TEXT EXCERPT>
Author: hdu
Date: Mon Jan 23 13:14:56 2012
New Revision: 1234777

URL: http://svn.apache.org/viewvc?rev=1234777&view=rev
Log:
emulate word boundary matching of old regex engine

The new ICU regex engine has much improved unicode capabilities.
The old regex engine had the extensions \< and \> for matching word boundaries.
For the convenience of a smooth upgrade experience these artifacts now get 
mapped to \b which is supported by almost all regex engines.

Modified:
    incubator/ooo/trunk/main/i18npool/source/search/textsearch.cxx
    incubator/ooo/trunk/main/i18npool/source/search/textsearch.hxx

Modified: incubator/ooo/trunk/main/i18npool/source/search/textsearch.cxx
URL: 
http://svn.apache.org/viewvc/incubator/ooo/trunk/main/i18npool/source/search/textsearch.cxx?rev=1234777&r1=1234776&r2=1234777&view=diff
==============================================================================
--- incubator/ooo/trunk/main/i18npool/source/search/textsearch.cxx (original)

RAW RECORDS>

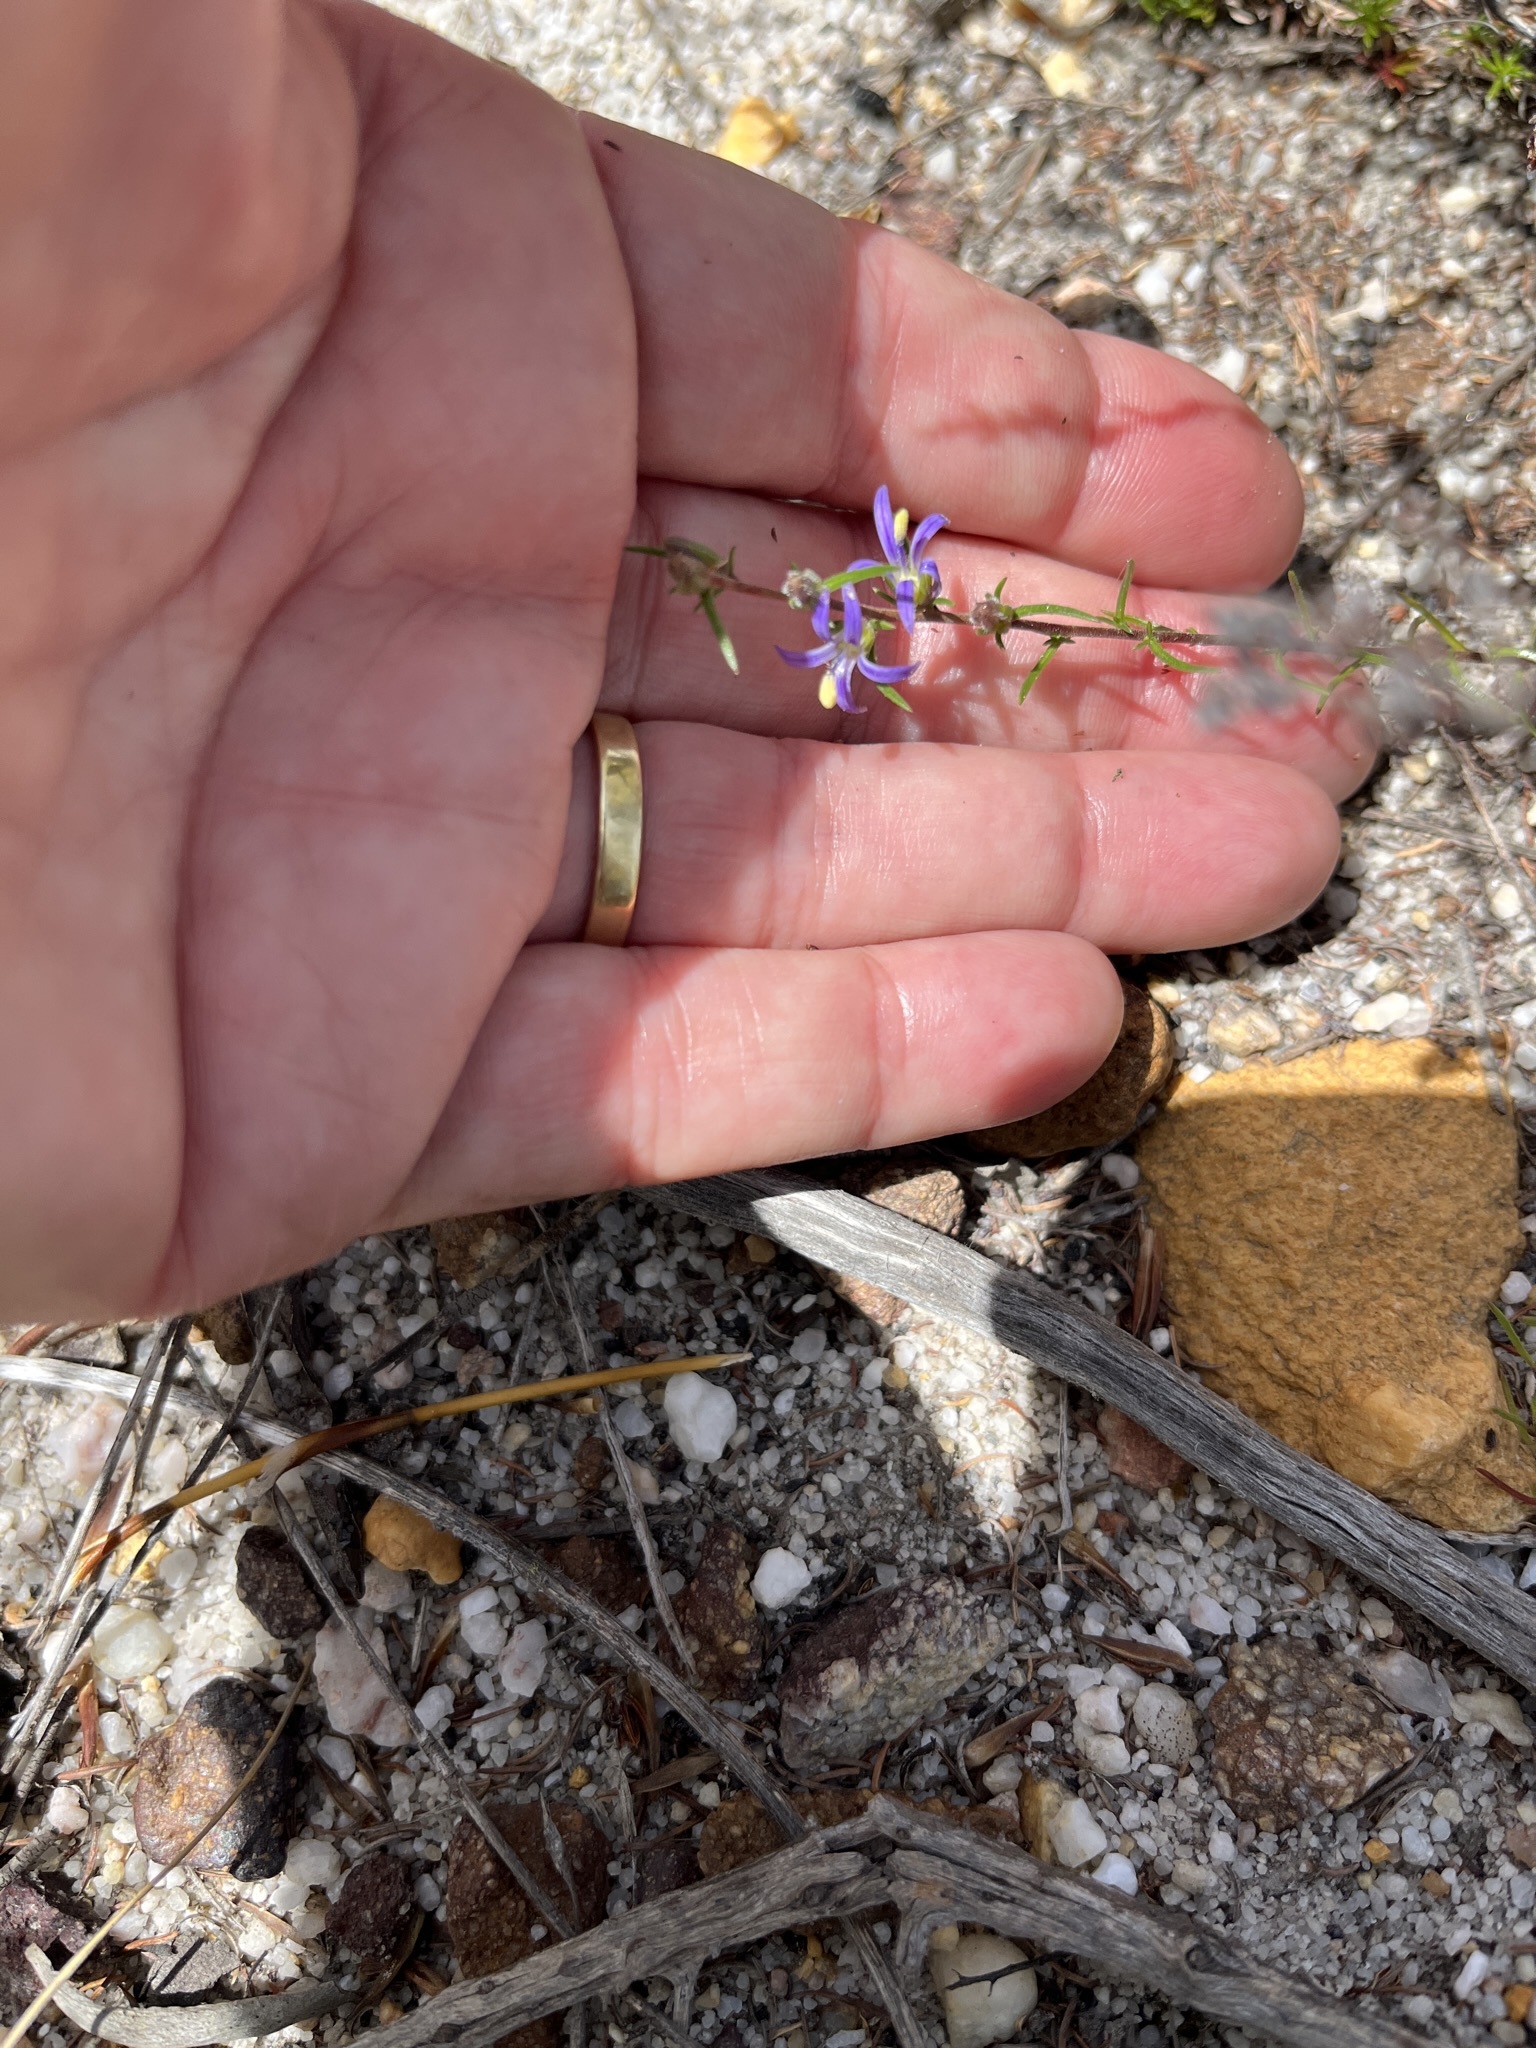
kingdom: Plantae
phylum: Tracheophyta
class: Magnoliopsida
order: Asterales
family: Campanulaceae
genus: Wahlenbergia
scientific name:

EXERCISE 1>
Answer these questions from the commit log:
(a) What is the new revision number?
(b) Which two files were modified?
(c) What are the old engine's \< and \> extensions now mapped to?
EXERCISE 2> Using the commit log, explain why \< and \> are now mapped to \b.
EXERCISE 3> Write out everything in the commit log from "The new ICU" down to "all regex engines.".

REPLY 1>
(a) 1234777
(b) incubator/ooo/trunk/main/i18npool/source/search/textsearch.cxx and incubator/ooo/trunk/main/i18npool/source/search/textsearch.hxx
(c) \b

REPLY 2> The old regex engine used the extensions \< and \> to match word boundaries. Mapping them to \b provides a smooth upgrade to the new ICU regex engine, and almost all regex engines support \b.

REPLY 3>
The new ICU regex engine has much improved unicode capabilities.
The old regex engine had the extensions \< and \> for matching word boundaries.
For the convenience of a smooth upgrade experience these artifacts now get 
mapped to \b which is supported by almost all regex engines.